>>>>>
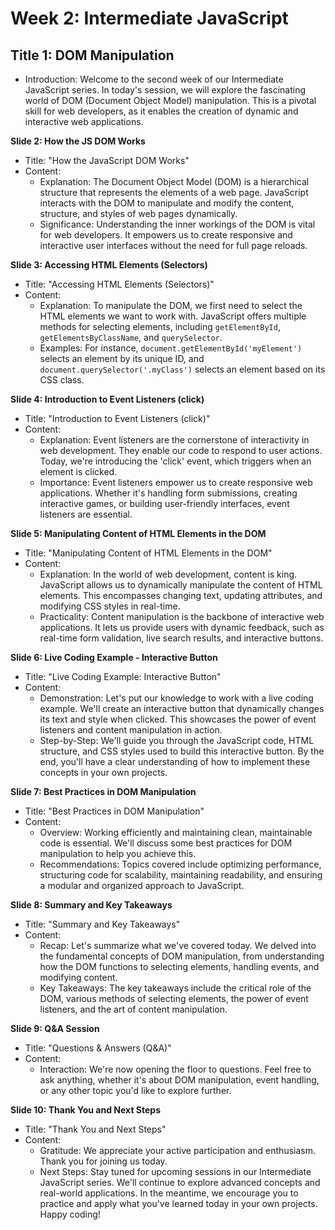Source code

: # Week 2: Intermediate JavaScript
## Title 1:  DOM Manipulation
- Introduction: Welcome to the second week of our Intermediate JavaScript series. In today's session, we will explore the fascinating world of DOM (Document Object Model) manipulation. This is a pivotal skill for web developers, as it enables the creation of dynamic and interactive web applications.

**Slide 2: How the JS DOM Works**
- Title: "How the JavaScript DOM Works"
- Content:
  - Explanation: The Document Object Model (DOM) is a hierarchical structure that represents the elements of a web page. JavaScript interacts with the DOM to manipulate and modify the content, structure, and styles of web pages dynamically.
  - Significance: Understanding the inner workings of the DOM is vital for web developers. It empowers us to create responsive and interactive user interfaces without the need for full page reloads.

**Slide 3: Accessing HTML Elements (Selectors)**
- Title: "Accessing HTML Elements (Selectors)"
- Content:
  - Explanation: To manipulate the DOM, we first need to select the HTML elements we want to work with. JavaScript offers multiple methods for selecting elements, including `getElementById`, `getElementsByClassName`, and `querySelector`.
  - Examples: For instance, `document.getElementById('myElement')` selects an element by its unique ID, and `document.querySelector('.myClass')` selects an element based on its CSS class.

**Slide 4: Introduction to Event Listeners (click)**
- Title: "Introduction to Event Listeners (click)"
- Content:
  - Explanation: Event listeners are the cornerstone of interactivity in web development. They enable our code to respond to user actions. Today, we're introducing the 'click' event, which triggers when an element is clicked.
  - Importance: Event listeners empower us to create responsive web applications. Whether it's handling form submissions, creating interactive games, or building user-friendly interfaces, event listeners are essential.

**Slide 5: Manipulating Content of HTML Elements in the DOM**
- Title: "Manipulating Content of HTML Elements in the DOM"
- Content:
  - Explanation: In the world of web development, content is king. JavaScript allows us to dynamically manipulate the content of HTML elements. This encompasses changing text, updating attributes, and modifying CSS styles in real-time.
  - Practicality: Content manipulation is the backbone of interactive web applications. It lets us provide users with dynamic feedback, such as real-time form validation, live search results, and interactive buttons.

**Slide 6: Live Coding Example - Interactive Button**
- Title: "Live Coding Example: Interactive Button"
- Content:
  - Demonstration: Let's put our knowledge to work with a live coding example. We'll create an interactive button that dynamically changes its text and style when clicked. This showcases the power of event listeners and content manipulation in action.
  - Step-by-Step: We'll guide you through the JavaScript code, HTML structure, and CSS styles used to build this interactive button. By the end, you'll have a clear understanding of how to implement these concepts in your own projects.

**Slide 7: Best Practices in DOM Manipulation**
- Title: "Best Practices in DOM Manipulation"
- Content:
  - Overview: Working efficiently and maintaining clean, maintainable code is essential. We'll discuss some best practices for DOM manipulation to help you achieve this.
  - Recommendations: Topics covered include optimizing performance, structuring code for scalability, maintaining readability, and ensuring a modular and organized approach to JavaScript.

**Slide 8: Summary and Key Takeaways**
- Title: "Summary and Key Takeaways"
- Content:
  - Recap: Let's summarize what we've covered today. We delved into the fundamental concepts of DOM manipulation, from understanding how the DOM functions to selecting elements, handling events, and modifying content.
  - Key Takeaways: The key takeaways include the critical role of the DOM, various methods of selecting elements, the power of event listeners, and the art of content manipulation.

**Slide 9: Q&A Session**
- Title: "Questions & Answers (Q&A)"
- Content:
  - Interaction: We're now opening the floor to questions. Feel free to ask anything, whether it's about DOM manipulation, event handling, or any other topic you'd like to explore further.

**Slide 10: Thank You and Next Steps**
- Title: "Thank You and Next Steps"
- Content:
  - Gratitude: We appreciate your active participation and enthusiasm. Thank you for joining us today.
  - Next Steps: Stay tuned for upcoming sessions in our Intermediate JavaScript series. We'll continue to explore advanced concepts and real-world applications. In the meantime, we encourage you to practice and apply what you've learned today in your own projects. Happy coding!
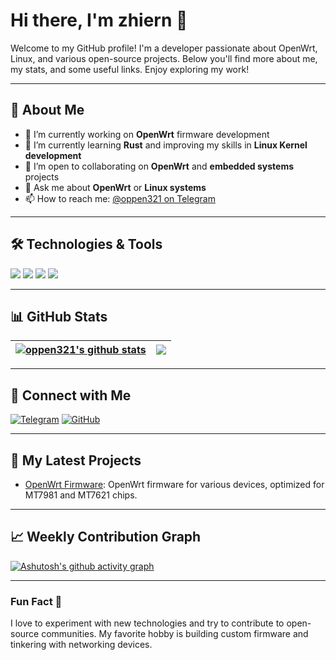 # Hi there, I'm **zhiern** 👋

Welcome to my GitHub profile! I'm a developer passionate about OpenWrt, Linux, and various open-source projects. Below you'll find more about me, my stats, and some useful links. Enjoy exploring my work! 

---

## 🚀 About Me

- 🔭 I’m currently working on **OpenWrt** firmware development
- 🌱 I’m currently learning **Rust** and improving my skills in **Linux Kernel development**
- 👯 I’m open to collaborating on **OpenWrt** and **embedded systems** projects
- 💬 Ask me about **OpenWrt** or **Linux systems**
- 📫 How to reach me: [@oppen321 on Telegram](https://t.me/OPPEN321)

---

## 🛠️ Technologies & Tools

![](https://img.shields.io/badge/Technology-OpenWrt-brightgreen)
![](https://img.shields.io/badge/Language-Shell-blue)
![](https://img.shields.io/badge/Language-Python-yellow)
![](https://img.shields.io/badge/Tool-Git-red)

---

## 📊 GitHub Stats

| <a href="https://github.com/zhiern"><img align="center" src="https://github-readme-stats.vercel.app/api?username=zhiern&show_icons=true&count_private=true&theme=gruvbox&hide_border=true" alt="oppen321's github stats" /></a> | <a href="https://github.com/zhiern"><img align="center" src="https://github-readme-stats.vercel.app/api/top-langs/?username=zhiern&layout=compact&theme=gruvbox&hide_border=true" /></a> |
| ------------- |  ------------- | 

---

## 🔗 Connect with Me

[![Telegram](https://img.shields.io/badge/Telegram-@oppen321-blue?style=for-the-badge&logo=telegram)](https://t.me/OPPEN321)
[![GitHub](https://img.shields.io/badge/GitHub-@oppen321-black?style=for-the-badge&logo=github)](https://github.com/oppen321)

---

## 🎯 My Latest Projects

- [OpenWrt Firmware](https://github.com/zhiern/ZeroWrt-Action): OpenWrt firmware for various devices, optimized for MT7981 and MT7621 chips.

---

## 📈 Weekly Contribution Graph

[![Ashutosh's github activity graph](https://github-readme-activity-graph.vercel.app/graph?username=zhiern&bg_color=ffcfe9&color=9e4c98&line=9e4c98&point=403d3d&area=true&hide_border=true)](https://github.com/ashutosh00710/github-readme-activity-graph)

---

### Fun Fact 🎉

I love to experiment with new technologies and try to contribute to open-source communities. My favorite hobby is building custom firmware and tinkering with networking devices.
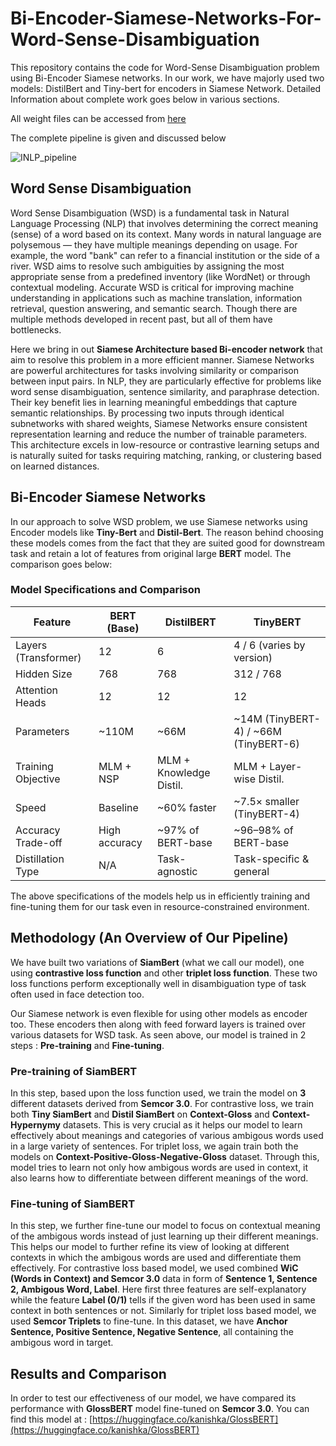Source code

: # Bi-Encoder-Siamese-Networks-For-Word-Sense-Disambiguation

This repository contains the code for Word-Sense Disambiguation problem using Bi-Encoder Siamese networks. In our work, we have majorly used two models: DistilBert and Tiny-bert for encoders in Siamese Network. Detailed Information about complete work goes below in various sections.

All weight files can be accessed from [here](https://iiithydresearch-my.sharepoint.com/:f:/g/personal/amit_shukla_research_iiit_ac_in/EooiBHSPQsdFhPZkWdh_6m4BAjfNBXxXSdoVHJh9cOfzIg?e=Y6kY1T)

The complete pipeline is given and discussed below

![INLP_pipeline](https://github.com/user-attachments/assets/d7d5c270-b2e9-466a-860d-a6daf9aa2e22)

## Word Sense Disambiguation

Word Sense Disambiguation (WSD) is a fundamental task in Natural Language Processing (NLP) that involves determining the correct meaning (sense) of a word based on its context. Many words in natural language are polysemous — they have multiple meanings depending on usage. For example, the word "bank" can refer to a financial institution or the side of a river. WSD aims to resolve such ambiguities by assigning the most appropriate sense from a predefined inventory (like WordNet) or through contextual modeling. Accurate WSD is critical for improving machine understanding in applications such as machine translation, information retrieval, question answering, and semantic search. Though there are multiple methods developed in recent past, but all of them have bottlenecks.

Here we bring in out **Siamese Architecture based Bi-encoder network** that aim to resolve this problem in a more efficient manner. Siamese Networks are powerful architectures for tasks involving similarity or comparison between input pairs. In NLP, they are particularly effective for problems like word sense disambiguation, sentence similarity, and paraphrase detection. Their key benefit lies in learning meaningful embeddings that capture semantic relationships. By processing two inputs through identical subnetworks with shared weights, Siamese Networks ensure consistent representation learning and reduce the number of trainable parameters. This architecture excels in low-resource or contrastive learning setups and is naturally suited for tasks requiring matching, ranking, or clustering based on learned distances.


## Bi-Encoder Siamese Networks

In our approach to solve WSD problem, we use Siamese networks using Encoder models like **Tiny-Bert** and **Distil-Bert**. The reason behind choosing these models comes from the fact that they are suited good for downstream task and retain a lot of features from original large **BERT** model. The comparison goes below:

### Model Specifications and Comparison

| Feature               | BERT (Base)         | DistilBERT             | TinyBERT                |
|-----------------------|---------------------|-------------------------|--------------------------|
| Layers (Transformer)  | 12                  | 6                       | 4 / 6 (varies by version) |
| Hidden Size           | 768                 | 768                     | 312 / 768               |
| Attention Heads       | 12                  | 12                      | 12                      |
| Parameters            | ~110M               | ~66M                    | ~14M (TinyBERT-4) / ~66M (TinyBERT-6) |
| Training Objective    | MLM + NSP           | MLM + Knowledge Distil. | MLM + Layer-wise Distil. |
| Speed                 | Baseline            | ~60% faster             | ~7.5× smaller (TinyBERT-4) |
| Accuracy Trade-off    | High accuracy       | ~97% of BERT-base       | ~96–98% of BERT-base    |
| Distillation Type     | N/A                 | Task-agnostic           | Task-specific & general |


The above specifications of the models help us in efficiently training and fine-tuning them for our task even in resource-constrained environment.

## Methodology (An Overview of Our Pipeline)

We have built two variations of **SiamBert** (what we call our model), one using **contrastive loss function** and other **triplet loss function**. These two loss functions perform exceptionally well in disambiguation type of task often used in face detection too.

Our Siamese network is even flexible for using other models as encoder too. These encoders then along with feed forward layers is trained over various datasets for WSD task. As seen above, our model is trained in 2 steps : **Pre-training** and **Fine-tuning**.

### Pre-training of SiamBERT

In this step, based upon the loss function used, we train the model on **3** different datasets derived from **Semcor 3.0**. For contrastive loss, we train both **Tiny SiamBert** and **Distil SiamBert** on **Context-Gloss** and **Context-Hypernymy** datasets. This is very crucial as it helps our model to learn effectively about meanings and categories of various ambigous words used in a large variety of sentences.
For triplet loss, we again train both the models on **Context-Positive-Gloss-Negative-Gloss** dataset. Through this, model tries to learn not only how ambigous words are used in context, it also learns how to differentiate between different meanings of the word.

### Fine-tuning of SiamBERT

In this step, we further fine-tune our model to focus on contextual meaning of the ambigous words instead of just learning up their different meanings. This helps our model to further refine its view of looking at different contexts in which the ambigous words are used and differentiate them effectively. For contrastive loss based model, we used combined **WiC (Words in Context) and Semcor 3.0** data in form of **Sentence 1,  Sentence 2, Ambigous Word,  Label**. Here first three features are self-explanatory while the feature **Label (0/1)** tells if the given word has been used in same context in both sentences or not.
Similarly for triplet loss based model, we used **Semcor Triplets** to fine-tune. In this dataset, we have **Anchor Sentence, Positive Sentence, Negative Sentence**, all containing the ambigous word in target.


## Results and Comparison
In order to test our effectiveness of our model, we have compared its performance with **GlossBERT** model fine-tuned on **Semcor 3.0**. You can find this model at : [https://huggingface.co/kanishka/GlossBERT](https://huggingface.co/kanishka/GlossBERT)

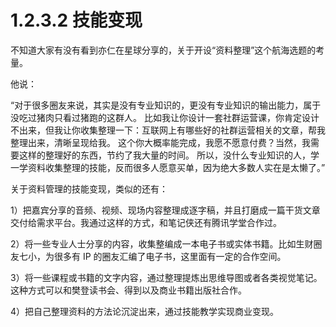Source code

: # 1.2.3.2 技能变现

不知道大家有没有看到亦仁在星球分享的，关于开设“资料整理”这个航海选题的考量。

他说：

“对于很多圈友来说，其实是没有专业知识的，更没有专业知识的输出能力，属于没吃过猪肉只看过猪跑的这群人。
比如我让你设计一套社群运营课，你肯定设计不出来，但我让你收集整理一下：互联网上有哪些好的社群运营相关的文章，帮我整理出来，清晰呈现给我。
这个你大概率能完成，我愿不愿意付费？当然，我需要这样的整理好的东西，节约了我大量的时间。
所以，没什么专业知识的人，学一学资料收集整理的技能，反而很多人愿意买单，因为绝大多数人实在是太懒了。”

关于资料管理的技能变现，类似的还有：

1）把嘉宾分享的音频、视频、现场内容整理成逐字稿，并且打磨成一篇干货文章交付给需求平台。我通过这样的方式，和笔记侠还有腾讯学堂合作过。

2）将一些专业人士分享的内容，收集整编成一本电子书或实体书籍。比如生财圈友七小，为很多有 IP 的圈友汇编了电子书，这里面有一定的合作空间。

3）将一些课程或书籍的文字内容，通过整理提炼出思维导图或者各类视觉笔记。这种方式可以和樊登读书会、得到以及商业书籍出版社合作。

4）把自己整理资料的方法论沉淀出来，通过技能教学实现商业变现。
<<<<<
§ **TASK INSTRUCTIONS**
Whenever the string "TinyBERT" shows up in a line of the records, copy that line.

§ **ANSWER SECTION**
| Feature               | BERT (Base)         | DistilBERT             | TinyBERT                |
| Parameters            | ~110M               | ~66M                    | ~14M (TinyBERT-4) / ~66M (TinyBERT-6) |
| Speed                 | Baseline            | ~60% faster             | ~7.5× smaller (TinyBERT-4) |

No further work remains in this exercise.